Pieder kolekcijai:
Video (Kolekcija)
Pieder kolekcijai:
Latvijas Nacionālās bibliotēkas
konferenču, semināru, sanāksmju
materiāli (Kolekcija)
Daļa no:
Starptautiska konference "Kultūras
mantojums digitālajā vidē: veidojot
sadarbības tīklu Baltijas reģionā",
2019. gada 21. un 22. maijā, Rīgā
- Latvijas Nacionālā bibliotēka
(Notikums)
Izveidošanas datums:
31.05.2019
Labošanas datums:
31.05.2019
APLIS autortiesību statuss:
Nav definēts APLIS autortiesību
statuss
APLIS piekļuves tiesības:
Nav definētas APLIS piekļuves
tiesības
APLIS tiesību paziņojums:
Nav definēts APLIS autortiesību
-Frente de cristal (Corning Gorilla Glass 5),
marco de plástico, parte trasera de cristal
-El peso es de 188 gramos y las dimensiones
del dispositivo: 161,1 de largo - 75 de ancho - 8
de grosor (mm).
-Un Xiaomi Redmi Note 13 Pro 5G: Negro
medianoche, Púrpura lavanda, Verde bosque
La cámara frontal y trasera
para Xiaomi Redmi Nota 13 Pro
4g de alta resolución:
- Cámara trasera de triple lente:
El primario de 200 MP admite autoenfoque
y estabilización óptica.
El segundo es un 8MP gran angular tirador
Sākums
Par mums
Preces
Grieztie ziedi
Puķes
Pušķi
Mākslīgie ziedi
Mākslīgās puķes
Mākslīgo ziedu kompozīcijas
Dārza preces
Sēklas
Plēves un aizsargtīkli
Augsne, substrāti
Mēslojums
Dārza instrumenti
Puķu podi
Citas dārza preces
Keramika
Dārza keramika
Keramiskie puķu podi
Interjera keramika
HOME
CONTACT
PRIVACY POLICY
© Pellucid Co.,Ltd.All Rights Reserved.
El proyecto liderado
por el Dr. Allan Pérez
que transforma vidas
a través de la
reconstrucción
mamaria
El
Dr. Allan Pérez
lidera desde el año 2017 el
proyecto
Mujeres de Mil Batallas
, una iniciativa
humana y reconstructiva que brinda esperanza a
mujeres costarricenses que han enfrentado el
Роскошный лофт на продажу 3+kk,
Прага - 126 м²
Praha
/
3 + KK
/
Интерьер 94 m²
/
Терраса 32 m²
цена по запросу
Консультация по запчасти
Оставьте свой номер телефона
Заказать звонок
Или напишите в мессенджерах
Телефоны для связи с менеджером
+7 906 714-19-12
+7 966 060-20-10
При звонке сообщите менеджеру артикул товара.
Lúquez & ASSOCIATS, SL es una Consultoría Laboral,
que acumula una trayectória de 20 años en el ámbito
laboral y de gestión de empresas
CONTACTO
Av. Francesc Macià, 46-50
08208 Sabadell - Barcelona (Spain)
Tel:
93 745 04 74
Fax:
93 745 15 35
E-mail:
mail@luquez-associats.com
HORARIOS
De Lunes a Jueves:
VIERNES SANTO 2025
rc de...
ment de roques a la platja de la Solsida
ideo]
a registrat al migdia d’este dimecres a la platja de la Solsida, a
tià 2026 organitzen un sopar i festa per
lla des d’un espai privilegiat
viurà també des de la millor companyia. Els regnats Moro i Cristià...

•••••

▸ **TASK TO COMPLETE**:
Given the records above, restate word for word only the lines starting at the one with "a través de la" and ending at the one with "Телефоны для связи с менеджером".

▸ **SOLUTION TO THIS EXERCISE**:
a través de la
reconstrucción
mamaria
El
Dr. Allan Pérez
lidera desde el año 2017 el
proyecto
Mujeres de Mil Batallas
, una iniciativa
humana y reconstructiva que brinda esperanza a
mujeres costarricenses que han enfrentado el
Роскошный лофт на продажу 3+kk,
Прага - 126 м²
Praha
/
3 + KK
/
Интерьер 94 m²
/
Терраса 32 m²
цена по запросу
Консультация по запчасти
Оставьте свой номер телефона
Заказать звонок
Или напишите в мессенджерах
Телефоны для связи с менеджером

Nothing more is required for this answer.